The Energy Select Sector SPDR (NYSEArca: XLE) is acting somewhat better to start 2016 than it did in the previous two years when it was the worst-performing sector SPDR exchange traded fund. That much is highlighted by a better than 7% surge for the benchmark energy ETF over the past month.
With oil prices showing signs of bouncing back, the once downtrodden energy sector could be poised to extend its recent rally. The low oil environment may persist as the Organization of Petroleum Exporting Countries projects demand for its crude to remain lower in 2020 than in 2016 as rivals remain resilient despite the depressed prices.
“Energy may currently be one of the most battered and beaten down sectors, but that’s not stopping one fund manager from finding value. Aureus Asset Management’s Karen Firestone believes the only risk right now is not buying the sector,” reports Pippa Stevens for CNBC.

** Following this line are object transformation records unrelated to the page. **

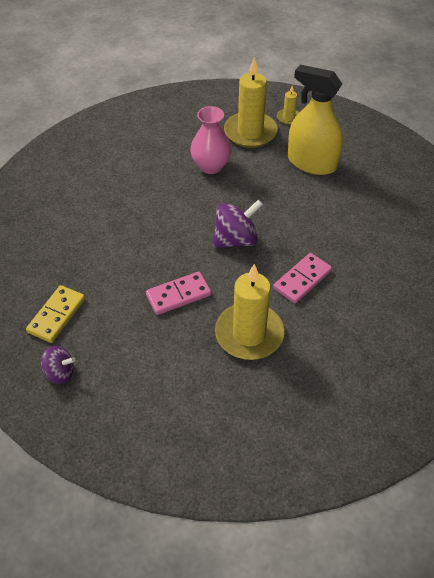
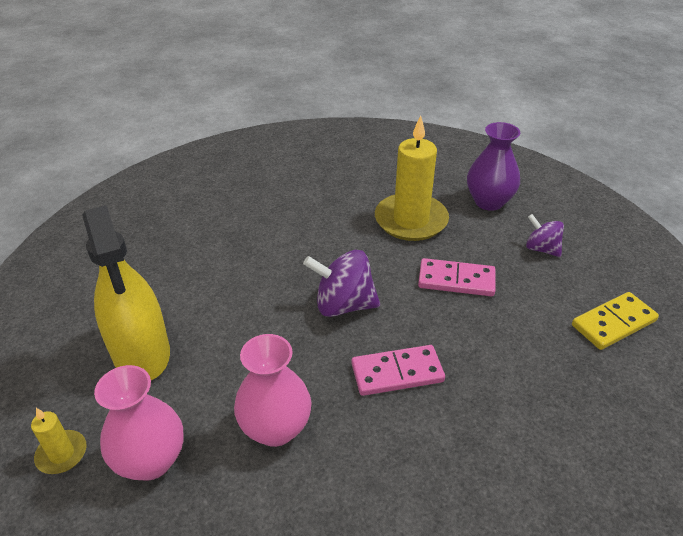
camera: 145 degrees left, 10 degrees down
(60, 373) = (622, 269): purple spinning top -> purple spinning top (541, 249)
(200, 394) = (489, 202): none -> purple vase
(250, 132) = (151, 461): yellow candle -> pink vase
(302, 280) = (316, 236): pink domino -> pink domino (397, 372)

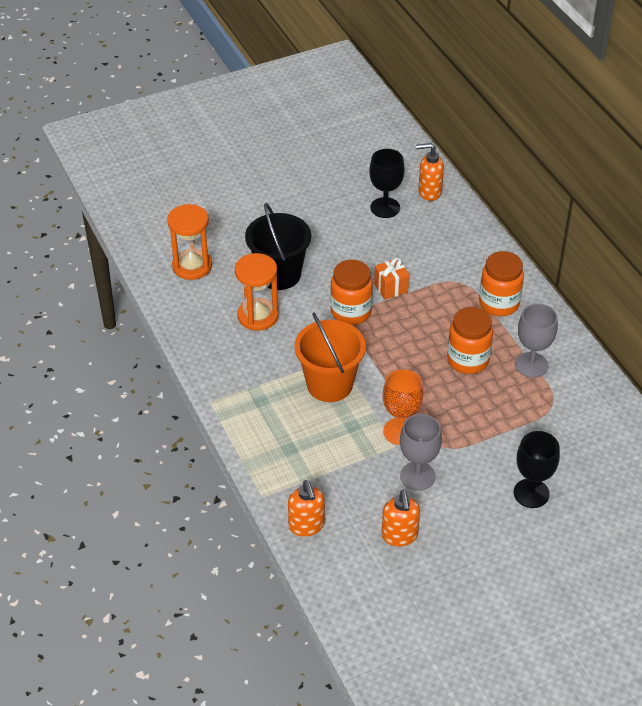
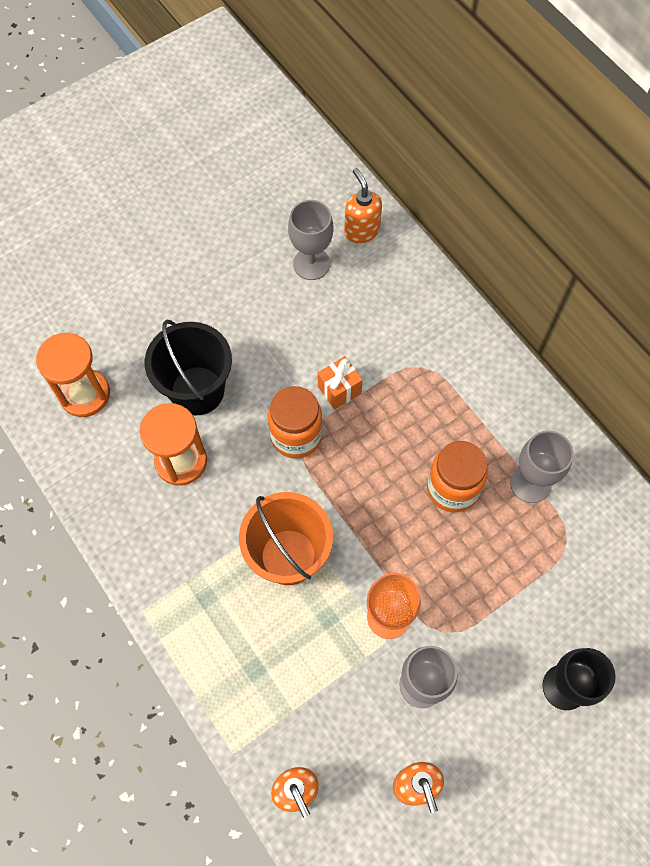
camera: 10 degrees left, 20 degrees up
(385, 208) = (311, 264): black goblet -> grey goblet
(429, 192) = (361, 231): orange soap dispenser -> orange soap dispenser turned 75 degrees clockwise
(499, 303) = (475, 393): orange jar -> none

Oil majors have tightened their belts, reducing costs by laying off thousands of workers and halted many new projects. Large integrated oil companies are expected to hold up better than drilling stocks as these giants have both upstream exploration and production, along with downstream refining operations.
Last month “Chevron announced earlier this month it would cut capital spending by 24 percent in 2016 to $26.6 billion. The company will not issue production forecasts until it reports earnings in January, but management previously said it expects output growth of 13 to 15 percent — about 2.9 million to 3 million barrels per day — by the end of 2017,” according to CNBC.